Melanoma's Progress, Persistent Gaps, and the Toxicity Criteria That Needed to Change: Igor Puzanov, MD

Immunotherapy has transformed melanoma care, with annual US melanoma deaths falling from approximately 15,000 to around 7700, says Igor Puzanov, MD, MSCI, FACP, senior vice president of clinical investigation at Roswell Park Comprehensive Cancer Center, in an interview with The American Journal of Managed Care^® for the 2026 annual meeting of the American Society of Clinical Oncology. Puzanov, who has worked in early-phase melanoma drug development since 2005, is clear-eyed about what remains unsolved.

The EMT Problem: When Tumors Go Invisible

The most pressing unanswered question in melanoma, as Puzanov frames it, is not resistance in general but a specific biological phenomenon when a subset of tumors undergo epithelial-mesenchymal transition (EMT) and adopt stem-cell-like properties and primitive neural characteristics that render them largely invisible to the immune system. These tumors are not destroyed by checkpoint inhibitors because the very process of transformation strips the cell-surface markers that T cells use to recognize and attack them, which is a biologic parallel to how stem cells protect themselves from immune clearance.

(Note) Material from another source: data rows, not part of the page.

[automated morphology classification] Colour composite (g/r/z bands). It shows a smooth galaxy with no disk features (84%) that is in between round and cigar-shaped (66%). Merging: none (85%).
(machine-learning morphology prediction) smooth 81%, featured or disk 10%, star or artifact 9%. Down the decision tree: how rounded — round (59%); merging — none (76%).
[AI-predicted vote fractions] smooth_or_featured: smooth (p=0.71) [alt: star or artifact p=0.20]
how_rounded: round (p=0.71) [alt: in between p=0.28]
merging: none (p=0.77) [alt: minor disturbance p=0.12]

The clinical significance extends beyond melanoma. Gastrointestinal malignancies have remained largely refractory to checkpoint therapy, except in specific biomarker-selected subgroups. Puzanov argues that if researchers can identify what drives EMT and reverse-engineer the transition, those same interventions could restore immune visibility in solid tumors that currently fail immunotherapy across oncology.

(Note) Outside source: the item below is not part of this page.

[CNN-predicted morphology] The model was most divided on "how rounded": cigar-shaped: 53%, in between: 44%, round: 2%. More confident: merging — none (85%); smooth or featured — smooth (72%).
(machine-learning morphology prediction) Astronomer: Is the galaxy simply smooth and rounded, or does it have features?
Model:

Updating CTCAE for the Immunotherapy Era

Puzanov also discusses the Common Terminology Criteria for Adverse Events (CTCAE), which was built for chemotherapy toxicity. Therefore, its grading schema does not map cleanly onto the distinct immune-related adverse events that checkpoint inhibitors generate. Puzanov and colleagues have worked to revise CTCAE grading criteria for immunotherapy-specific toxicities—an effort that has reached some consensus but remains incomplete in contested areas.

The highest-stakes example is immune checkpoint inhibitor–associated cardiotoxicity, which is rare, occurring in less than 1% of patients, but catastrophic when it does occur, as it carries a mortality rate of 30% to 50% if not identified and managed immediately and aggressively. Prospective trial evidence is difficult to generate because the event rate is too low, says Puzanov, and the cases are too geographically dispersed.

In the absence of randomized data, expert consensus recommendations now call for weekly troponin monitoring during the first 6 weeks of checkpoint therapy, since clinically symptomatic cardiotoxicity typically represents severe myocardial damage that is harder to reverse once symptoms emerge. Early detection through biomarker surveillance is the only available lever for improving outcomes in this rare but high-lethality complication.